Darüber hinaus sollten Sie die Umsatzsteuerbefreiung auch bei grenzüberschreitenden Geschäften beachten. Sowohl bei Importen aus anderen EU-Staaten und Nicht-EU-Staaten ist der Importeur oder die Importeurin steuerpflichtig. Entsprechende Steuerbefreiungen werden in § 4b und 5 UStG geregelt.
Umsatzsteuerbefreiung: Wie sinnvoll ist sie
Umsatzsteuerbefreiung kann eine gute Entscheidung sein, muss sich aber nicht für jeden Kleinunternehmer lohnen. Wer keine Umsatzsteuer vereinnahmt, darf auch die selbst ausgegebene Vorsteuer nicht geltend machen, was sich auf die Liquidität des Geschäfts auswirken kann.
Wer bei der Firmengründung hohe Anfangsinvestitionen wie Maschinen und Materialien hat, zahlt als Kleinunternehmer den Kaufpreis inklusive Umsatzsteuer, erhalten diese aber nicht als Vorsteuer erstattet. Diese Betriebsausgaben wirken erst bei der Einnahmen-Überschuss-Rechnung (EÜR) und der Steuererklärung im kommenden Jahr steuersenkend. Verzichten Sie auf die Umsatzsteuerbefreiung, können Sie die 19% der Umsatzsteuer gleich bei der nächsten Voranmeldung verrechnen – also im folgenden Monat.
Ob sich die Umsatzsteuerbefreiung lohnt, kann pauschal nicht beantwortet werden und hängt vom individuellen Unternehmen ab. Wer als Freiberufler im Homeoffice arbeitet, hat vermutlich keine großen Betriebsausgaben. In diesem Fall hätte der Vorsteuerabzug eher geringe Auswirkungen. Musst du jedoch Materialien, Waren oder Maschinen für die Unternehmensgründung anschaffen, verschafft dir die Vorsteuer eine gewissen Liquidität.
Privat- oder Geschäftskunden?
Für die Entscheidung, als Kleinunternehmer oder Freiberufler die Umsatzsteuerbefreiung zu beanspruchen, hängt neben deinen Betriebsausgaben auch von der Art deiner Kunden ab.
Bei Privatkunden handelt es sich um Endverbraucher und diejenigen, die die Umsatzsteuer zahlen. Für sie macht es also einen Unterschied, ob sie lediglich den Nettopreis zahlen oder die Umsatzsteuer dazugerechnet wird. In diesem Fall bist du als Kleinunternehmer dank der Umsatzsteuerbefreiung im Vorteil, da du deine Produkte günstiger anbieten kannst.

DATENSÄTZE |
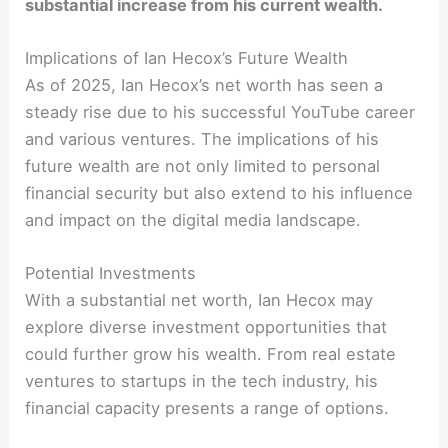
substantial increase from his current wealth.
Implications of Ian Hecox’s Future Wealth
As of 2025, Ian Hecox’s net worth has seen a
steady rise due to his successful YouTube career
and various ventures. The implications of his
future wealth are not only limited to personal
financial security but also extend to his influence
and impact on the digital media landscape.
Potential Investments
With a substantial net worth, Ian Hecox may
explore diverse investment opportunities that
could further grow his wealth. From real estate
ventures to startups in the tech industry, his
financial capacity presents a range of options.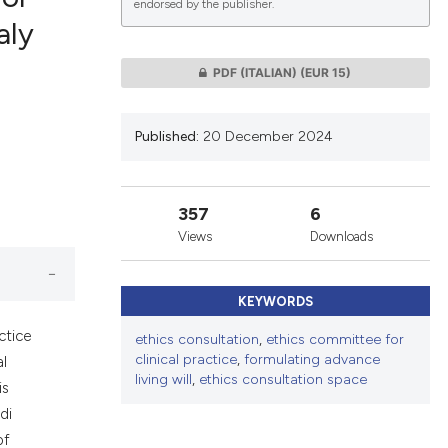
endorsed by the publisher.
aly
lications
PDF (ITALIAN)
(EUR 15)
g
g
Published:
20 December 2024
ng
357
6
Views
Downloads
le has been
KEYWORDS
 scientific paper
ctice
ethics consultation
,
ethics committee for
providing the
clinical practice
,
formulating advance
al
ation, a
living will
,
ethics consultation space
is
cribing whether
di
ons, or contrasts
of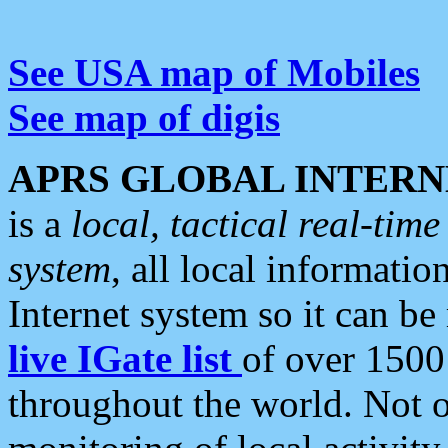
See USA map of Mobiles
See map of digis
APRS GLOBAL INTERN
is a
local, tactical real-ti
system
, all local informatio
Internet system so it can b
live IGate list
of over 1500
throughout the world. Not o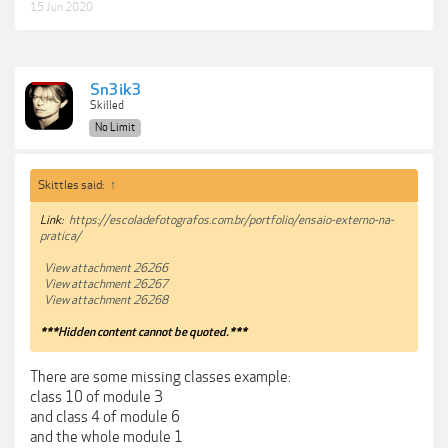
15 Jun 2020
Sn3ik3
Skilled
No Limit
Skittles said:
↑
Link:
https://escoladefotografos.com.br/portfolio/ensaio-externo-na-
pratica/
View attachment 26266
View attachment 26267
View attachment 26268
***Hidden content cannot be quoted.***
There are some missing classes example:
class 10 of module 3
and class 4 of module 6
and the whole module 1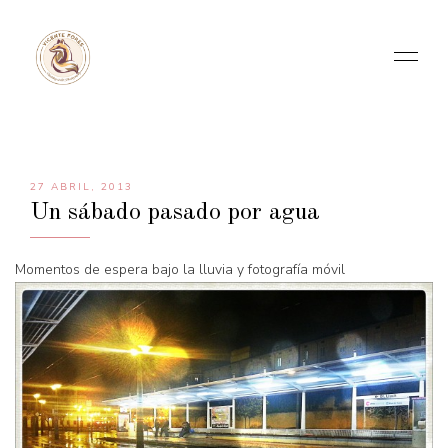
27 ABRIL, 2013
Un sábado pasado por agua
Momentos de espera bajo la lluvia y fotografía móvil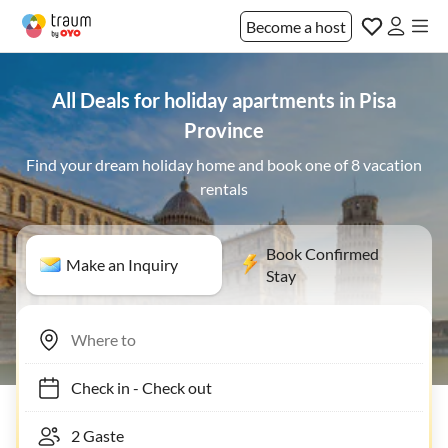
Become a host
All Deals for holiday apartments in Pisa
Province
Find your dream holiday home and book one of 8 vacation
rentals
Book Confirmed
Make an Inquiry
Stay
Check in
-
Check out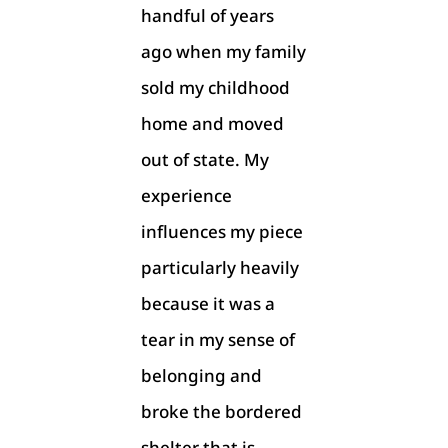
handful of years
ago when my family
sold my childhood
home and moved
out of state. My
experience
influences my piece
particularly heavily
because it was a
tear in my sense of
belonging and
broke the bordered
shelter that is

AUFGABE 1 | Erläutern Sie in ein bis drei Sätzen anhand des Textauszugs zur Umsatzsteuerbefreiung, weshalb ein Kleinunternehmer bei Privatkunden durch die Umsatzsteuerbefreiung im Vorteil ist.
AUFGABE 2 | Führen Sie den Textauszug zur Umsatzsteuerbefreiung im Anschluss an seinen letzten Satz weiter.

LÖSUNG 1 | Privatkunden sind Endverbraucher und zahlen die Umsatzsteuer selbst. Für sie macht es daher einen Unterschied, ob sie nur den Nettopreis zahlen oder ob die Umsatzsteuer hinzukommt. Ein von der Umsatzsteuer befreiter Kleinunternehmer kann seine Produkte deshalb günstiger anbieten.

LÖSUNG 2 |
Kommt ein Großteil der Nachfrage von Geschäftskunden, macht die Umsatzsteuerbefreiung für dich keinen großen Unterschied. Für Geschäftskunden ist die Umsatzsteuer nur ein sogenannter durchlaufender Posten, die sie zahlen und sich im folgenden Monat als Vorsteuer vom Finanzamt zurückholen können.
Auftraggeber mit Umsatzsteuerbefreiung
Hast du mit einem Auftraggebender zu tun, der oder die von der Zahlung der Umsatzsteuer befreit ist, musst du auf der Rechnung auf jeden Fall den Grund dafür vermerken, warum keine Umsatzsteuer erhoben wird. Die Bescheinigung über die Umsatzsteuerbefreiung solltest du zudem gut aufbewahren, falls das Finanzamt nähere Informationen verlangt.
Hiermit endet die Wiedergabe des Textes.